Pour en revenir à « L’Effet Matilda », on peut dire qu’il désigne le déni ou la minimisation de la contribution des femmes scientifiques à la recherche, dont le travail est souvent attribué à leurs collègues masculins.
Il faudra attendre 1903 pour qu’une femme scientifique soit co-décorée du Prix Nobel de Physique. Et 1911 où la même scientifique reçoit, le Prix Nobel de Chimie pour ses travaux sur le polonium et le radium. Cette chimiste physicienne franco-polonaise se nommait Marie Curie Skłodowska.

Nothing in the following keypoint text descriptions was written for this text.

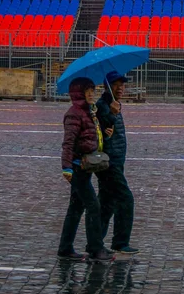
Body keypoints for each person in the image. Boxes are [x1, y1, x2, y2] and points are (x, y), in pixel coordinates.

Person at [58, 77, 113, 262]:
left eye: (93, 90)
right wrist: (66, 167)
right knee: (93, 206)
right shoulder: (74, 114)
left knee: (75, 208)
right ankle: (96, 248)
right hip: (77, 167)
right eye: (88, 90)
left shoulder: (89, 112)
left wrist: (104, 133)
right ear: (78, 93)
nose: (92, 93)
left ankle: (65, 248)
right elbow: (68, 143)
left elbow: (89, 137)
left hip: (84, 166)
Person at [95, 71, 139, 254]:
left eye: (123, 85)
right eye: (117, 85)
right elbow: (103, 130)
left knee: (106, 203)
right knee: (125, 199)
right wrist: (112, 113)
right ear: (107, 86)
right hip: (109, 162)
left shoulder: (113, 104)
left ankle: (95, 241)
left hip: (116, 160)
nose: (121, 88)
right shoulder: (103, 105)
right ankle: (120, 242)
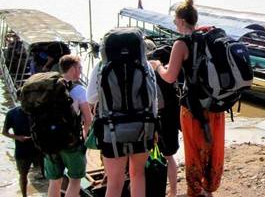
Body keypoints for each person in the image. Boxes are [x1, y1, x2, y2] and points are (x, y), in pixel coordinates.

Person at [150, 0, 225, 197]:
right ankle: (209, 191)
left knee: (194, 151)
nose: (175, 24)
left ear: (182, 21)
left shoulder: (181, 44)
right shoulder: (210, 38)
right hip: (216, 106)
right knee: (213, 149)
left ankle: (195, 191)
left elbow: (169, 77)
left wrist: (158, 68)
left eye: (175, 21)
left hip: (192, 107)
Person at [86, 44, 158, 197]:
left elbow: (90, 97)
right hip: (142, 127)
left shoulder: (101, 66)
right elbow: (153, 99)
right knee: (138, 175)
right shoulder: (145, 65)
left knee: (114, 181)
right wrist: (155, 127)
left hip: (111, 128)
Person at [45, 55, 91, 197]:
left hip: (49, 141)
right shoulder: (79, 91)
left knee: (54, 181)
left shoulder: (48, 88)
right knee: (75, 180)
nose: (81, 71)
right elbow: (88, 120)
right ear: (72, 69)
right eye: (79, 68)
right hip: (71, 142)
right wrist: (84, 139)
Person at [147, 46, 181, 197]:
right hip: (173, 117)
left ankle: (170, 191)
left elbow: (156, 102)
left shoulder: (157, 75)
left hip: (162, 119)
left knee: (165, 156)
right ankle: (172, 191)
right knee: (169, 156)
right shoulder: (174, 73)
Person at [2, 93, 45, 197]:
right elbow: (4, 132)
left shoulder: (36, 112)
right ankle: (24, 195)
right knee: (23, 175)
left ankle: (43, 190)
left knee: (44, 172)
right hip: (22, 149)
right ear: (18, 98)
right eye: (24, 97)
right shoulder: (12, 114)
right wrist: (18, 138)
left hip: (38, 148)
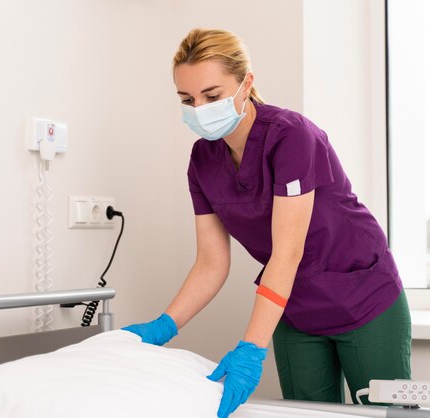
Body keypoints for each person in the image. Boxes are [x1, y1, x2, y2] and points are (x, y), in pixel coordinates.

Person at [122, 28, 411, 418]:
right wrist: (164, 325)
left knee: (387, 414)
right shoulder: (203, 161)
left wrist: (251, 349)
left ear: (247, 84)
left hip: (363, 296)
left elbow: (288, 253)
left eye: (212, 95)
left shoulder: (292, 137)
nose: (200, 109)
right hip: (293, 307)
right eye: (187, 100)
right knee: (309, 414)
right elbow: (211, 262)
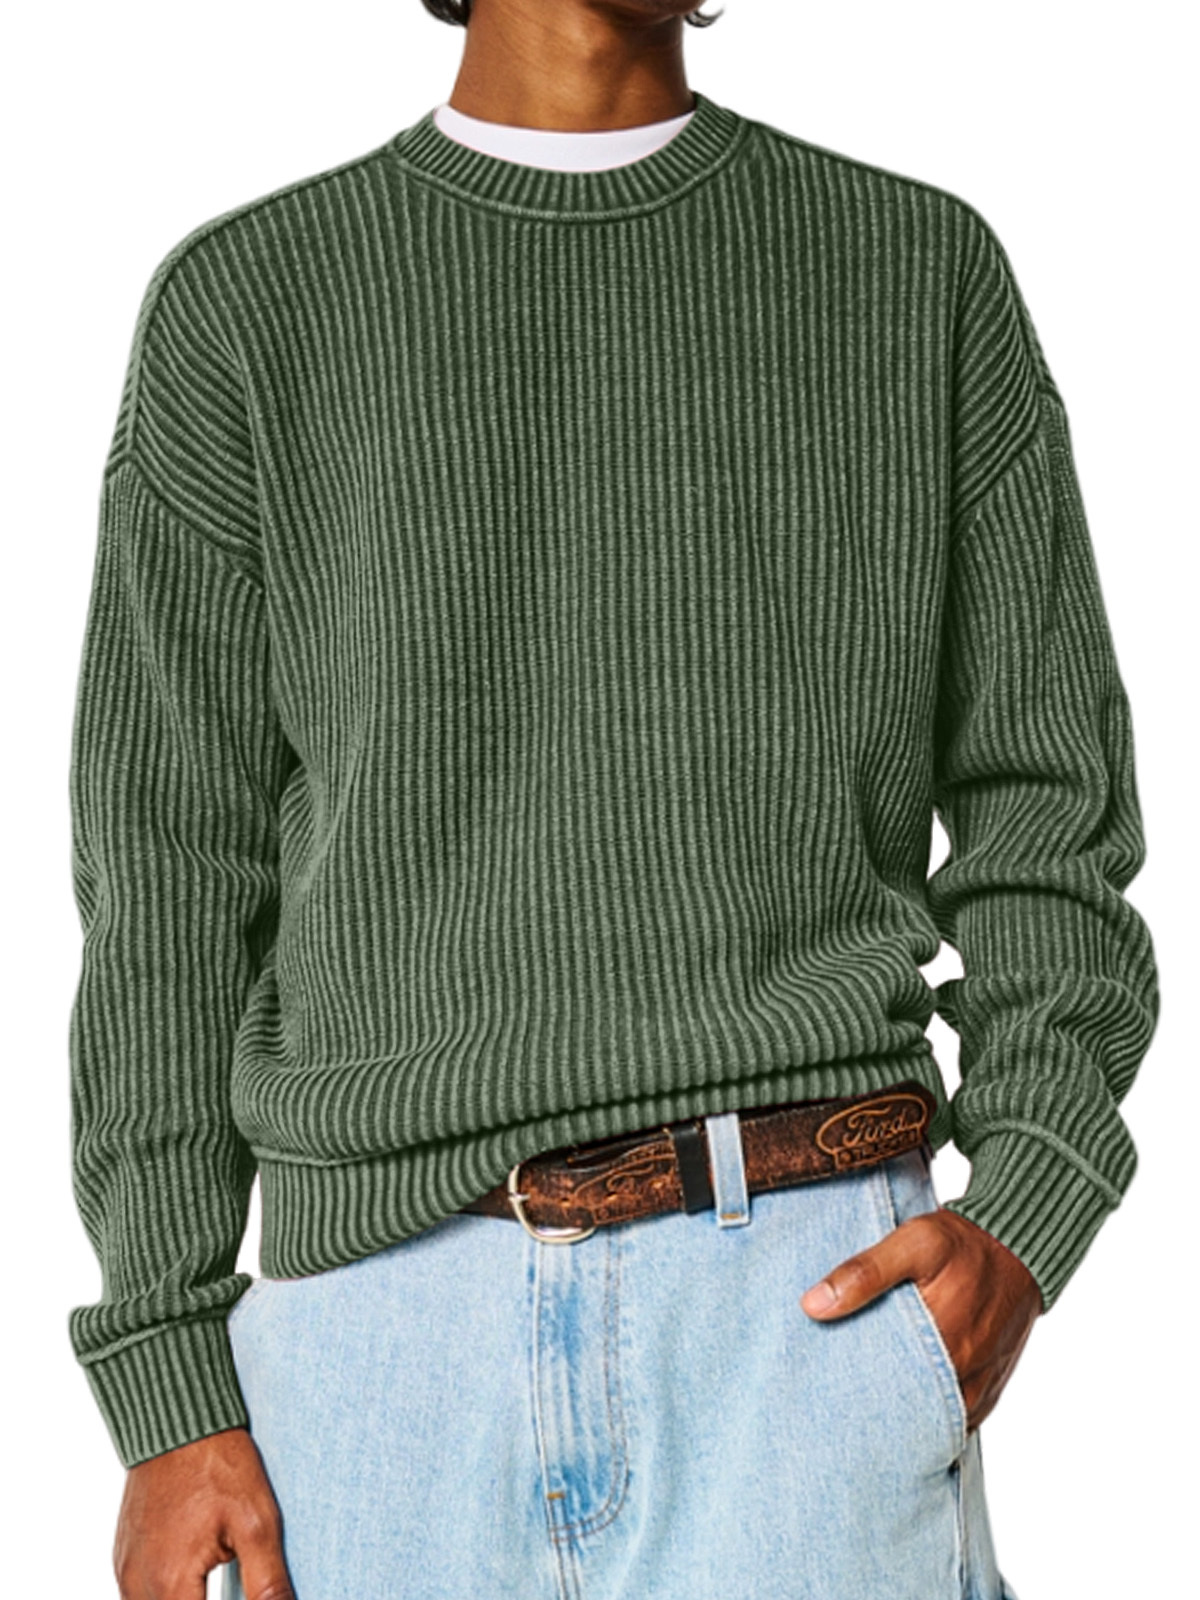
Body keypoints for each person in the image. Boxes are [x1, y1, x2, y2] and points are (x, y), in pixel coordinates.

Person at [65, 0, 1160, 1595]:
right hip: (376, 1368)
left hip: (808, 1321)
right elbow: (168, 881)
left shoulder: (917, 275)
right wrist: (166, 1378)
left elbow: (1047, 812)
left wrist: (1032, 1212)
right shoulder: (247, 308)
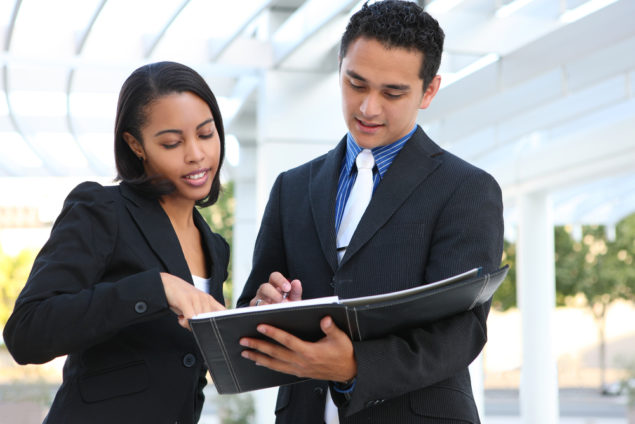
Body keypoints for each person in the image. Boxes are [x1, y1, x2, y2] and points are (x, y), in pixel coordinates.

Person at [236, 1, 504, 423]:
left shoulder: (466, 189)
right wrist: (262, 305)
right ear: (340, 66)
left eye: (392, 92)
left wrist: (354, 366)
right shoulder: (292, 187)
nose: (368, 108)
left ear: (429, 90)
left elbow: (464, 330)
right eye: (355, 83)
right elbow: (251, 308)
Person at [3, 61, 229, 424]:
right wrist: (155, 288)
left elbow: (187, 369)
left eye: (206, 134)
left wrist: (262, 315)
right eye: (172, 142)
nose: (196, 154)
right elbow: (27, 332)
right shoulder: (103, 211)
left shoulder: (214, 246)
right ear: (135, 144)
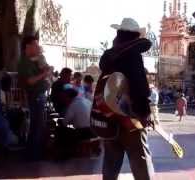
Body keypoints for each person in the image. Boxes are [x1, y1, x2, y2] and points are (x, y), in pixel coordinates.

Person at [98, 18, 154, 180]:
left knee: (111, 160)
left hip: (109, 115)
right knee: (140, 158)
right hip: (130, 118)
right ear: (135, 36)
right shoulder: (133, 56)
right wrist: (145, 113)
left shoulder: (108, 57)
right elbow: (140, 88)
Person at [18, 36, 50, 160]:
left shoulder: (34, 60)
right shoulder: (24, 62)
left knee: (38, 124)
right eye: (35, 45)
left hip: (39, 95)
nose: (37, 47)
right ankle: (33, 154)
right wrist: (44, 74)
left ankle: (33, 153)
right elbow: (30, 81)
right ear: (28, 46)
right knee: (37, 125)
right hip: (35, 95)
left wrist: (45, 68)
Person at [55, 88, 95, 158]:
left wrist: (59, 121)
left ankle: (64, 154)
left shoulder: (73, 104)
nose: (63, 100)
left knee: (60, 130)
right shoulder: (86, 101)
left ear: (68, 97)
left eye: (64, 98)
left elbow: (65, 123)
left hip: (84, 132)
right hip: (94, 131)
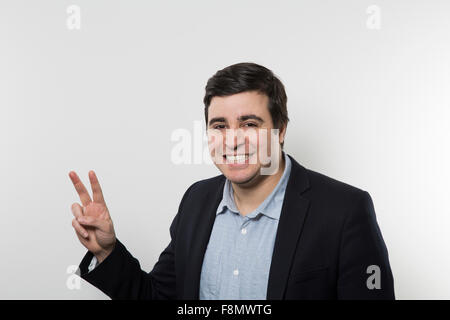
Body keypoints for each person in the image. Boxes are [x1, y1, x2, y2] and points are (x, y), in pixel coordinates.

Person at [69, 62, 395, 299]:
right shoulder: (196, 201)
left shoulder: (345, 211)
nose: (232, 140)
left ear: (280, 130)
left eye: (249, 124)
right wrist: (108, 252)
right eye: (220, 126)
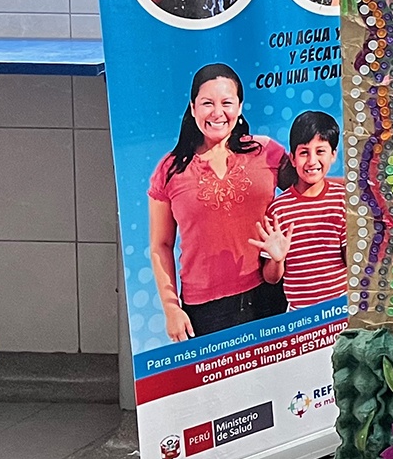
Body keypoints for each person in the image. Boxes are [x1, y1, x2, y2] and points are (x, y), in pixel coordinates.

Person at [148, 65, 288, 340]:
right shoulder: (169, 170)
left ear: (240, 107)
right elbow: (160, 245)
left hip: (270, 293)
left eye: (226, 103)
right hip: (205, 312)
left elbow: (311, 187)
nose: (217, 112)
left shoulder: (266, 151)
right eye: (207, 103)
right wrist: (171, 308)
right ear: (192, 108)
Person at [254, 110, 346, 309]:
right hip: (299, 315)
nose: (312, 161)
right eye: (304, 152)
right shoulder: (278, 210)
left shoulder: (343, 200)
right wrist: (277, 259)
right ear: (293, 158)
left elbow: (353, 262)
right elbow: (271, 278)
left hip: (342, 308)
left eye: (320, 151)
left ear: (333, 155)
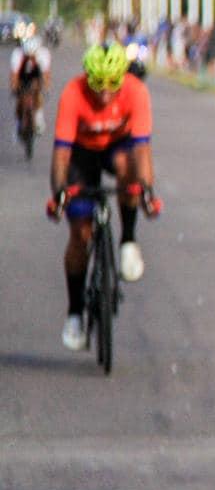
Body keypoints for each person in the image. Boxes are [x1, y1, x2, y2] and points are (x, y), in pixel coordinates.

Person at [46, 43, 162, 351]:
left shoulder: (136, 92)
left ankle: (127, 240)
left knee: (128, 169)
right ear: (88, 78)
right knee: (80, 233)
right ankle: (74, 314)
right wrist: (58, 193)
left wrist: (148, 191)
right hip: (82, 156)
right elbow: (61, 153)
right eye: (98, 84)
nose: (106, 93)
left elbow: (141, 150)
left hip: (117, 150)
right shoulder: (73, 94)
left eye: (113, 84)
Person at [9, 35, 52, 134]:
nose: (30, 57)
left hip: (36, 76)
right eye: (28, 55)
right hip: (22, 76)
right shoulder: (17, 54)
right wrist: (14, 87)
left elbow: (46, 74)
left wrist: (46, 87)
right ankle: (18, 124)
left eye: (32, 55)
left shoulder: (43, 54)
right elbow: (14, 75)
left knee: (38, 94)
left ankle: (39, 118)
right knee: (19, 98)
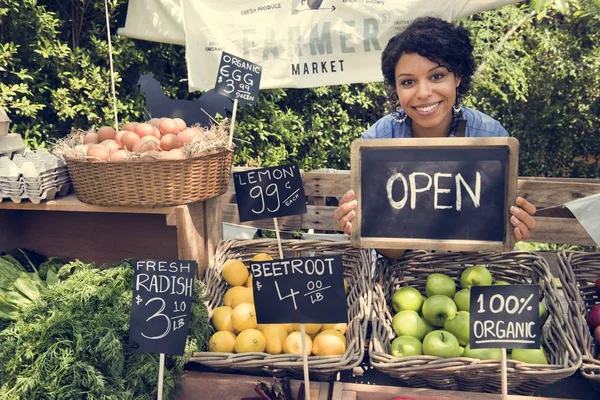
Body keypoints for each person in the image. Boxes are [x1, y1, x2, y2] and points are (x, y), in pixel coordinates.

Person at [333, 16, 537, 258]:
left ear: (458, 77)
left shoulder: (491, 138)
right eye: (408, 82)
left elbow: (489, 236)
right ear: (396, 89)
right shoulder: (376, 142)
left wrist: (514, 226)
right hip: (402, 278)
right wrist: (361, 224)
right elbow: (392, 252)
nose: (423, 93)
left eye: (437, 76)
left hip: (472, 272)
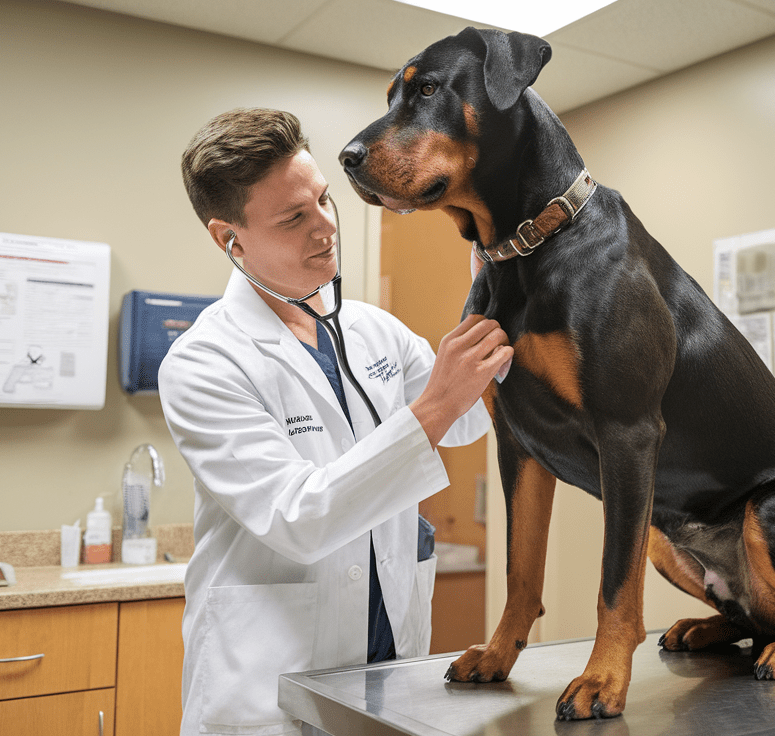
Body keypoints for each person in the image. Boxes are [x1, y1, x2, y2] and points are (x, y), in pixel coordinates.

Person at [160, 108, 512, 736]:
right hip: (268, 690)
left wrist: (497, 312)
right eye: (294, 217)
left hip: (386, 675)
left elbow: (463, 427)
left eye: (324, 200)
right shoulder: (203, 363)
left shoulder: (373, 330)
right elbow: (299, 517)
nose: (326, 227)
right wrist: (435, 405)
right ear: (229, 238)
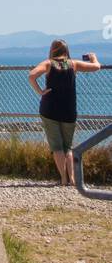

Mais là, nous sommes déjà dans l’ère moderne, alors qu’il y a encore tant à dire sur le Moyen Age ! Notamment rappeler qu’un édit de 1220, sous Philippe Auguste, interdit aux femmes, en France, d’exercer la médecine en dehors de la faculté. L’intransigeance religieuse va chasser les femmes pratiquant les arts médicaux, comme la phytothérapie, en les considérant sorcières dignes des bûchers de l’Inquisition… Elles auront droit d’être sages-femmes, infirmières mais plus médeciennes ! Il faudra attendre 1875, en France, pour qu’une femme, Madeleine Brès, ait la possibilité de se présenter (et d’obtenir) le Doctorat de médecine. Bravo à elle.
Patrice K
* Médecienne : à la place d’inventer un néologisme pour définir une profession dont le terme actuel (médecin) invisibilise les femmes, autant voir dans le passé si un mot n’existait pas déjà ! Ce qui a l’avantage de prouver que des femmes exerçaient déjà cette profession !
** Célèbres mais oubliées !
*** Trotula de Salerne : le nom de la ville de Salerne a pris la place de son nom de baptême pour la postérité ! Elle meurt en 1097. Sa date de naissance est inconnue à ce jour.
**** Effet Matthieu : Robert Merton choisi ce prénom en référence à l’Evangéliste qui écrit quelque chose du style « à celui qui a il sera donné, et il sera dans la surabondance ; mais à celui qui n’a pas, même ce qu’il a lui sera retiré. » Toutes ressemblances avec des faits vécus serait totalement fortuites et indépendantes de ma volonté.